Proprios forcés de verser 33 000$ après avoir essayé d'évincer un locataire
Ils ont évincé un locataire en racontant vouloir louer la maison à leur fille, mais ils l’ont plutôt vendue à profit
Coup d'oeil sur cet article
Un locataire de Montréal évincé sous un faux prétexte a réussi à faire condamner ses propriétaires à lui verser un montant exemplaire de 33 000 $ en dédommagement.
« Vu l’importance du phénomène, une telle sanction permet au Tribunal d’exprimer concrètement son indignation face à la conduite des locateurs. Elle fait aussi comprendre à quiconque serait tenté d’agir comme eux combien une telle conduite est blâmable », écrit sans détour la juge Suzanne Guévremont, dans le jugement rendu en mai au Tribunal administratif du logement (TAL).
Le locataire dédommagé souhaite également que son cas serve d’exemple.
« Je suis allé en cour parce que je n’aime pas qu’on me mente [...]. Je ne pense pas que les propriétaires ont été malicieux. Ils ont juste cru qu’ils étaient au-dessus de la loi », lance Ronald Moroz lors d’un bref échange avec Le Journal.
Le Montréalais de 71 ans louait depuis 2015 un cottage à 3000 $ par mois de neuf pièces sur deux étages auprès de Dexter Johnson et d’Anita Brown-Johnson. Lui est chirurgien maxillo-facial et elle est cheffe de la médecine familiale au CUSM et professeure adjointe à McGill.
« Une Supercherie »
Mais en 2018, ils l’ont cependant évincé, alléguant que leur fille emménagerait dans la résidence. Or, le logement est resté vacant plusieurs mois avant d’être vendu pour 905 000 $. Le couple l’avait payé 225 000 $ en 2000.
« La mise en vente hâtive de la propriété en septembre 2018 corrobore la position du locataire selon laquelle il a été victime d’une supercherie orchestrée par les locateurs pour se débarrasser de lui », peut-on lire dans le jugement.
La maison avait déjà été mise en vente par les propriétaires en 2017 et M. Moroz avait même reçu « une lettre l’accusant à tort de ne pas collaborer pour les visites ».

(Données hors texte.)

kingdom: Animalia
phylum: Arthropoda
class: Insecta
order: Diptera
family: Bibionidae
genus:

La pancarte à vendre avait été retirée, mais à peine quelques semaines plus tard, il recevait un avis de reprise de logement.
« [...] Une maison inoccupée est plus facile à vendre et à meilleur prix que l’inverse. Nul besoin d’être expert dans le domaine pour tirer cette conclusion », poursuit la juge Guévremont.
Cette dernière n’a pas avalé les explications des propriétaires dans cette affaire, jugeant qu’elles « ne tiennent tout simplement pas la route ».
Ils ont affirmé que leur fille de 28 ans, vivant à l’étranger, devait rentrer à Montréal au printemps 2018 et qu’ils ont voulu lui offrir le cottage, sans l’aviser.
À son retour, elle a plutôt habité chez ses parents. Puis, elle a expliqué au tribunal que le décès de sa grand-mère, aussi au printemps 2018, l’avait poussée à reprendre ses études aux États-Unis.
C’est pour payer ses études que la demeure aurait alors été mis en vente.
Les locateurs, qui possèdent six autres propriétés, n’ont pas rappelé Le Journal.
Changer la donne
« Ce jugement change la donne, car ça donne la permission aux autres juges de voir du potentiel [sur les sommes à imposer] », dit l’avocat et chargé de cours en droit du logement, David Théodore Searle.
Il ajoute qu’avant, la moyenne des montants octroyés oscillait autour de 5000 $, n’encourageant pas les locataires lésés.
Tactique courante
Les reprises de logement sont une tactique courante des propriétaires. Les demandes devant le TAL ont presque doublé en trois ans. Et ces causes ne sont que celles où les locataires refusent de partir.
« On commence à envoyer un signal aux locataires que ça vaudrait peut-être la peine de poursuivre son propriétaire. Mais il en faudra plus encore pour que les propriétaires commencent à sentir la soupe chaude », renchérit le porte-parole du Regroupement des comités logement et associations de locataires du Québec, Martin Blanchard.
À sa connaissance, il s’agit du deuxième jugement allant chercher un si gros montant.
Par contre, il estime que 30 000 $ reste peu considérant les centaines de milliers de dollars en profit lors d’une vente.